------ Extracted entries ------

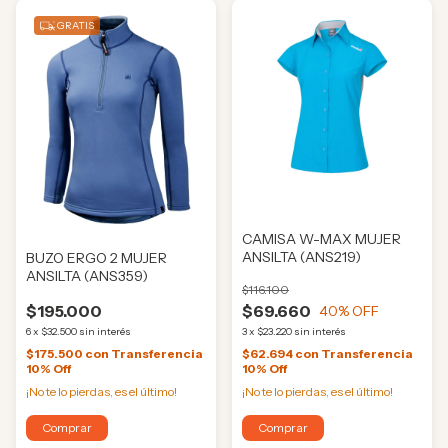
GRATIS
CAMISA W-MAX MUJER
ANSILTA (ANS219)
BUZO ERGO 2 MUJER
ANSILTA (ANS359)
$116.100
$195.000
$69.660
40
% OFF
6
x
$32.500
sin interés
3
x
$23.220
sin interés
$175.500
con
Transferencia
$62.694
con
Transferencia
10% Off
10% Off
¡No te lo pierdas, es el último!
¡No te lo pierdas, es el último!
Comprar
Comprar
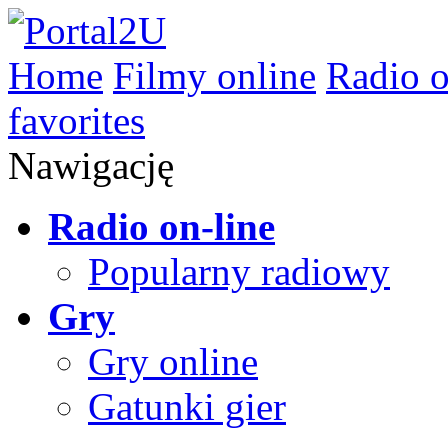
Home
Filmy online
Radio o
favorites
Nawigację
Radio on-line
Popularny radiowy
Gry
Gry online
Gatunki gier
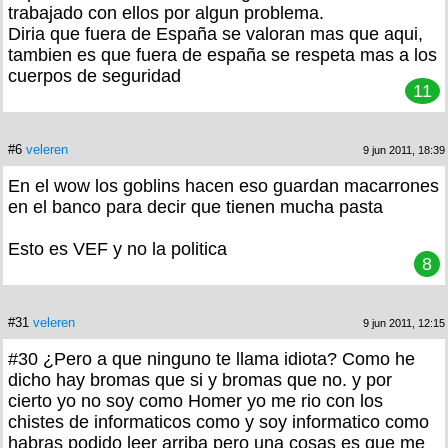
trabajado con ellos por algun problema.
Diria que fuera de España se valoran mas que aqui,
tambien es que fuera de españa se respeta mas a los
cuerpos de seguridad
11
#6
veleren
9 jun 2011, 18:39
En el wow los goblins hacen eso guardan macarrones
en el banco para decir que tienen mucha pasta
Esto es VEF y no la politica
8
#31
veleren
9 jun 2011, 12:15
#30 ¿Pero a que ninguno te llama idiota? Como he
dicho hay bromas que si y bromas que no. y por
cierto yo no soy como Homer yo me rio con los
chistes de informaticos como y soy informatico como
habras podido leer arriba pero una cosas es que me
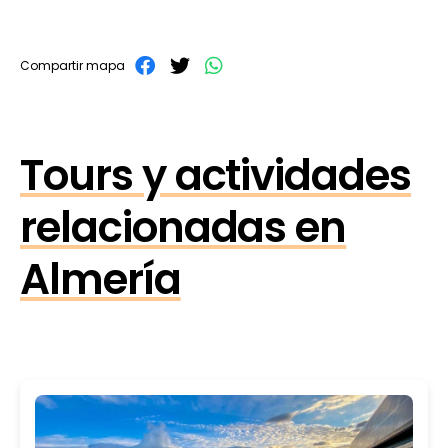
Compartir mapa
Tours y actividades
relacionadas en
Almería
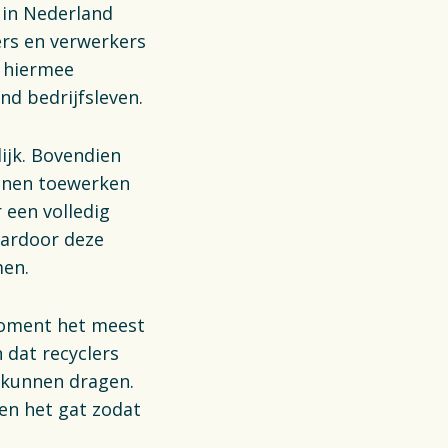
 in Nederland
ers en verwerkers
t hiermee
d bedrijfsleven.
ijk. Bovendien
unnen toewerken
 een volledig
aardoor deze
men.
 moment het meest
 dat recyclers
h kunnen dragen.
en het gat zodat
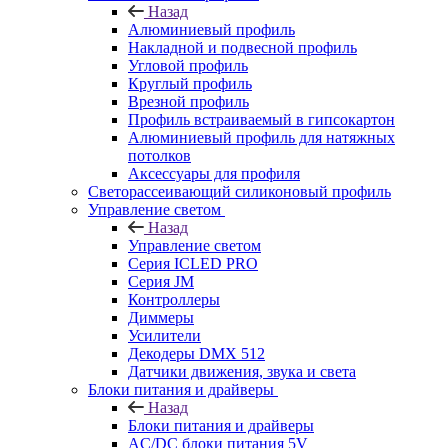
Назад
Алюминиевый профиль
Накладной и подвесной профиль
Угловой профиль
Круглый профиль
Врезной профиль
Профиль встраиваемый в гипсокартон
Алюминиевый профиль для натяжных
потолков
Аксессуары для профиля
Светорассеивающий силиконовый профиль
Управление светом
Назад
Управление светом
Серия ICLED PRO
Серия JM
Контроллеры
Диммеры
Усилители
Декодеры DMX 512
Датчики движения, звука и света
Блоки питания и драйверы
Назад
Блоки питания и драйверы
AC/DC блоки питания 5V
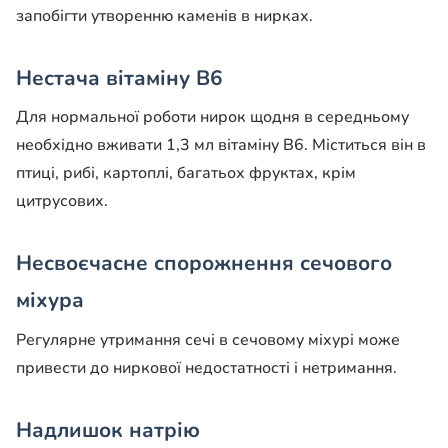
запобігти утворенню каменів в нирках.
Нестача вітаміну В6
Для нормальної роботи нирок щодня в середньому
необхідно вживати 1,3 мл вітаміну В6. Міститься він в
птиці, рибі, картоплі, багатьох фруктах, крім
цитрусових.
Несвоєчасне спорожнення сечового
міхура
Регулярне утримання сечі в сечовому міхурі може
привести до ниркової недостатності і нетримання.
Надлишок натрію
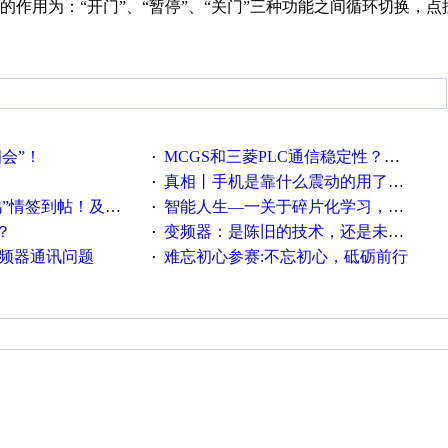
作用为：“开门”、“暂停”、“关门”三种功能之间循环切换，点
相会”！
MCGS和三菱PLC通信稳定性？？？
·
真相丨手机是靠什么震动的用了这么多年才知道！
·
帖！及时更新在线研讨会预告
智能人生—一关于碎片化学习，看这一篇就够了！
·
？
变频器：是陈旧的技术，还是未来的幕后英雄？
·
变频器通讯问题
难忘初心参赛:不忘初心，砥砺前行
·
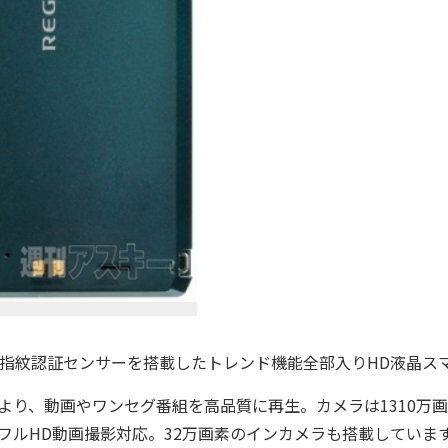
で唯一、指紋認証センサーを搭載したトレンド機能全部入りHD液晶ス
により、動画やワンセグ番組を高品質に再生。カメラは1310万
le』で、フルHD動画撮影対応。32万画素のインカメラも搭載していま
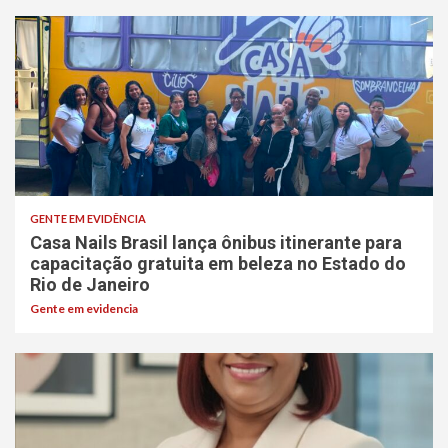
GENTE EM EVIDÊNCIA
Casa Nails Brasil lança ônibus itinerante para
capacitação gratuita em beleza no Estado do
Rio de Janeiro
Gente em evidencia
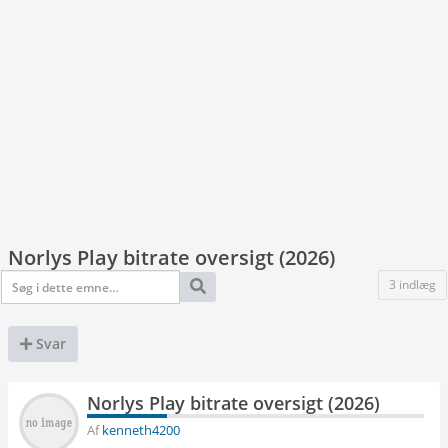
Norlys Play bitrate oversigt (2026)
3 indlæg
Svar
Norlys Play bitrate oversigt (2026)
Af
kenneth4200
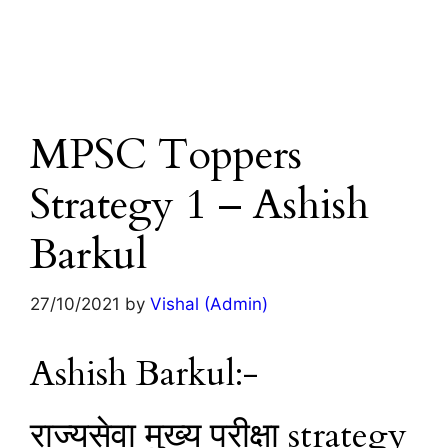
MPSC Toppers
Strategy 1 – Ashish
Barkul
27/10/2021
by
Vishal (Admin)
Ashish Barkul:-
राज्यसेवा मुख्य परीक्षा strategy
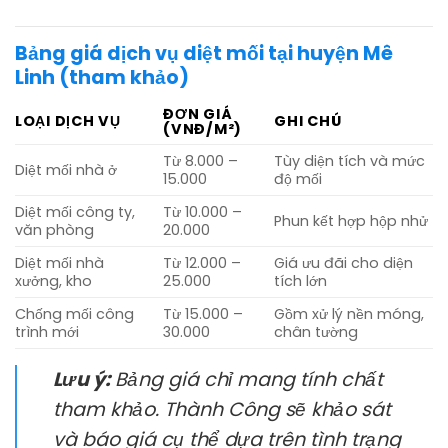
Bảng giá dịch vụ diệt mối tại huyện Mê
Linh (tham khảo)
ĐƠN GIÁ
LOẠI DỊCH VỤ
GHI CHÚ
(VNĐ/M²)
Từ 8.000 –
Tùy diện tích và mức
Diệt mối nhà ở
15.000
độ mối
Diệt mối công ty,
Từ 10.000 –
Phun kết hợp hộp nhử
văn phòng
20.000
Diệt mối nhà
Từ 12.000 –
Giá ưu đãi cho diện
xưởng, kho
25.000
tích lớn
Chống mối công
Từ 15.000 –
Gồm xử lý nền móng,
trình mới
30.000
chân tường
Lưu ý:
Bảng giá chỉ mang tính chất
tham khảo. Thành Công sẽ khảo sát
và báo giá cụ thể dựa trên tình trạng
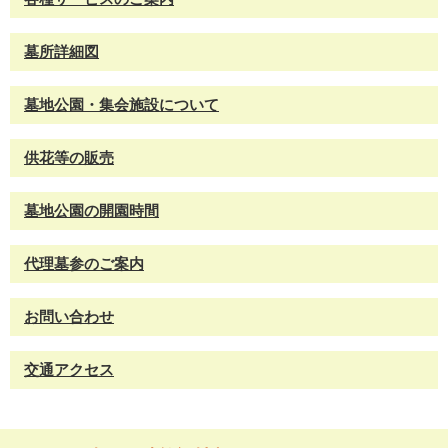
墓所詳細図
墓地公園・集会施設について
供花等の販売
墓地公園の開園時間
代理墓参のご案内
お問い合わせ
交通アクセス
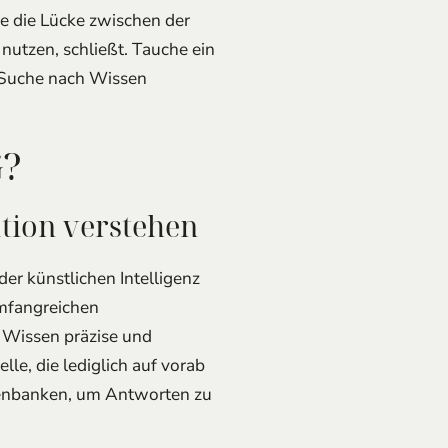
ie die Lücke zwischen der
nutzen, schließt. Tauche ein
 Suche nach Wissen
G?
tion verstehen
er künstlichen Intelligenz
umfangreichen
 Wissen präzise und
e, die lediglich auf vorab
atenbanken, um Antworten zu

------

» **Action item**: Please render every one of these lines as a JSON list of strings, one string per line, skipping blank lines and leaving the pictures out.

» **Response below**:
[
  "GRATIS",
  "CAMISA W-MAX MUJER",
  "ANSILTA (ANS219)",
  "BUZO ERGO 2 MUJER",
  "ANSILTA (ANS359)",
  "$116.100",
  "$195.000",
  "$69.660",
  "40",
  "% OFF",
  "6",
  "x",
  "$32.500",
  "sin interés",
  "3",
  "x",
  "$23.220",
  "sin interés",
  "$175.500",
  "con",
  "Transferencia",
  "$62.694",
  "con",
  "Transferencia",
  "10% Off",
  "10% Off",
  "¡No te lo pierdas, es el último!",
  "¡No te lo pierdas, es el último!",
  "Comprar",
  "Comprar",
  "Home",
  "Filmy online",
  "Radio o",
  "favorites",
  "Nawigację",
  "Radio on-line",
  "Popularny radiowy",
  "Gry",
  "Gry online",
  "Gatunki gier",
  "trabajado con ellos por algun problema.",
  "Diria que fuera de España se valoran mas que aqui,",
  "tambien es que fuera de españa se respeta mas a los",
  "cuerpos de seguridad",
  "11",
  "#6",
  "veleren",
  "9 jun 2011, 18:39",
  "En el wow los goblins hacen eso guardan macarrones",
  "en el banco para decir que tienen mucha pasta",
  "Esto es VEF y no la politica",
  "8",
  "#31",
  "veleren",
  "9 jun 2011, 12:15",
  "#30 ¿Pero a que ninguno te llama idiota? Como he",
  "dicho hay bromas que si y bromas que no. y por",
  "cierto yo no soy como Homer yo me rio con los",
  "chistes de informaticos como y soy informatico como",
  "habras podido leer arriba pero una cosas es que me",
  "Compartir mapa",
  "Tours y actividades",
  "relacionadas en",
  "Almería",
  " in Nederland",
  "ers en verwerkers",
  "t hiermee",
  "d bedrijfsleven.",
  "ijk. Bovendien",
  "unnen toewerken",
  " een volledig",
  "aardoor deze",
  "men.",
  " moment het meest",
  " dat recyclers",
  "h kunnen dragen.",
  "en het gat zodat",
  "Назад",
  "Алюминиевый профиль",
  "Накладной и подвесной профиль",
  "Угловой профиль",
  "Круглый профиль",
  "Врезной профиль",
  "Профиль встраиваемый в гипсокартон",
  "Алюминиевый профиль для натяжных",
  "потолков",
  "Аксессуары для профиля",
  "Светорассеивающий силиконовый профиль",
  "Управление светом",
  "Назад",
  "Управление светом",
  "Серия ICLED PRO",
  "Серия JM",
  "Контроллеры",
  "Диммеры",
  "Усилители",
  "Декодеры DMX 512",
  "Датчики движения, звука и света",
  "Блоки питания и драйверы",
  "Назад",
  "Блоки питания и драйверы",
  "AC/DC блоки питания 5V",
  "запобігти утворенню каменів в нирках.",
  "Нестача вітаміну В6",
  "Для нормальної роботи нирок щодня в середньому",
  "необхідно вживати 1,3 мл вітаміну В6. Міститься він в",
  "птиці, рибі, картоплі, багатьох фруктах, крім",
  "цитрусових.",
  "Несвоєчасне спорожнення сечового",
  "міхура",
  "Регулярне утримання сечі в сечовому міхурі може",
  "привести до ниркової недостатності і нетримання.",
  "Надлишок натрію",
  "作用为：“开门”、“暂停”、“关门”三种功能之间循环切换，点",
  "相会”！",
  "MCGS和三菱PLC通信稳定性？？？",
  "·",
  "真相丨手机是靠什么震动的用了这么多年才知道！",
  "·",
  "帖！及时更新在线研讨会预告",
  "智能人生—一关于碎片化学习，看这一篇就够了！",
  "·",
  "？",
  "变频器：是陈旧的技术，还是未来的幕后英雄？",
  "·",
  "变频器通讯问题",
  "难忘初心参赛:不忘初心，砥砺前行",
  "·",
  "で唯一、指紋認証センサーを搭載したトレンド機能全部入りHD液晶ス",
  "により、動画やワンセグ番組を高品質に再生。カメラは1310万",
  "le』で、フルHD動画撮影対応。32万画素のインカメラも搭載していま",
  "GENTE EM EVIDÊNCIA",
  "Casa Nails Brasil lança ônibus itinerante para",
  "capacitação gratuita em beleza no Estado do",
  "Rio de Janeiro",
  "Gente em evidencia",
  "Norlys Play bitrate oversigt (2026)",
  "3 indlæg",
  "Svar",
  "Norlys Play bitrate oversigt (2026)",
  "Af",
  "kenneth4200",
  "MPSC Toppers",
  "Strategy 1 – Ashish",
  "Barkul",
  "27/10/2021",
  "by",
  "Vishal (Admin)",
  "Ashish Barkul:-",
  "राज्यसेवा मुख्य परीक्षा strategy",
  "Bảng giá dịch vụ diệt mối tại huyện Mê",
  "Linh (tham khảo)",
  "ĐƠN GIÁ",
  "LOẠI DỊCH VỤ",
  "GHI CHÚ",
  "(VNĐ/M²)",
  "Từ 8.000 –",
  "Tùy diện tích và mức",
  "Diệt mối nhà ở",
  "15.000",
  "độ mối",
  "Diệt mối công ty,",
  "Từ 10.000 –",
  "Phun kết hợp hộp nhử",
  "văn phòng",
  "20.000",
  "Diệt mối nhà",
  "Từ 12.000 –",
  "Giá ưu đãi cho diện",
  "xưởng, kho",
  "25.000",
  "tích lớn",
  "Chống mối công",
  "Từ 15.000 –",
  "Gồm xử lý nền móng,",
  "trình mới",
  "30.000",
  "chân tường",
  "Lưu ý:",
  "Bảng giá chỉ mang tính chất",
  "tham khảo. Thành Công sẽ khảo sát",
  "và báo giá cụ thể dựa trên tình trạng",
  "墓所詳細図",
  "墓地公園・集会施設について",
  "供花等の販売",
  "墓地公園の開園時間",
  "代理墓参のご案内",
  "お問い合わせ",
  "交通アクセス",
  "ie die Lücke zwischen der",
  "nutzen, schließt. Tauche ein",
  " Suche nach Wissen",
  "G?",
  "tion verstehen",
  "er künstlichen Intelligenz",
  "umfangreichen",
  " Wissen präzise und",
  "e, die lediglich auf vorab",
  "atenbanken, um Antworten zu"
]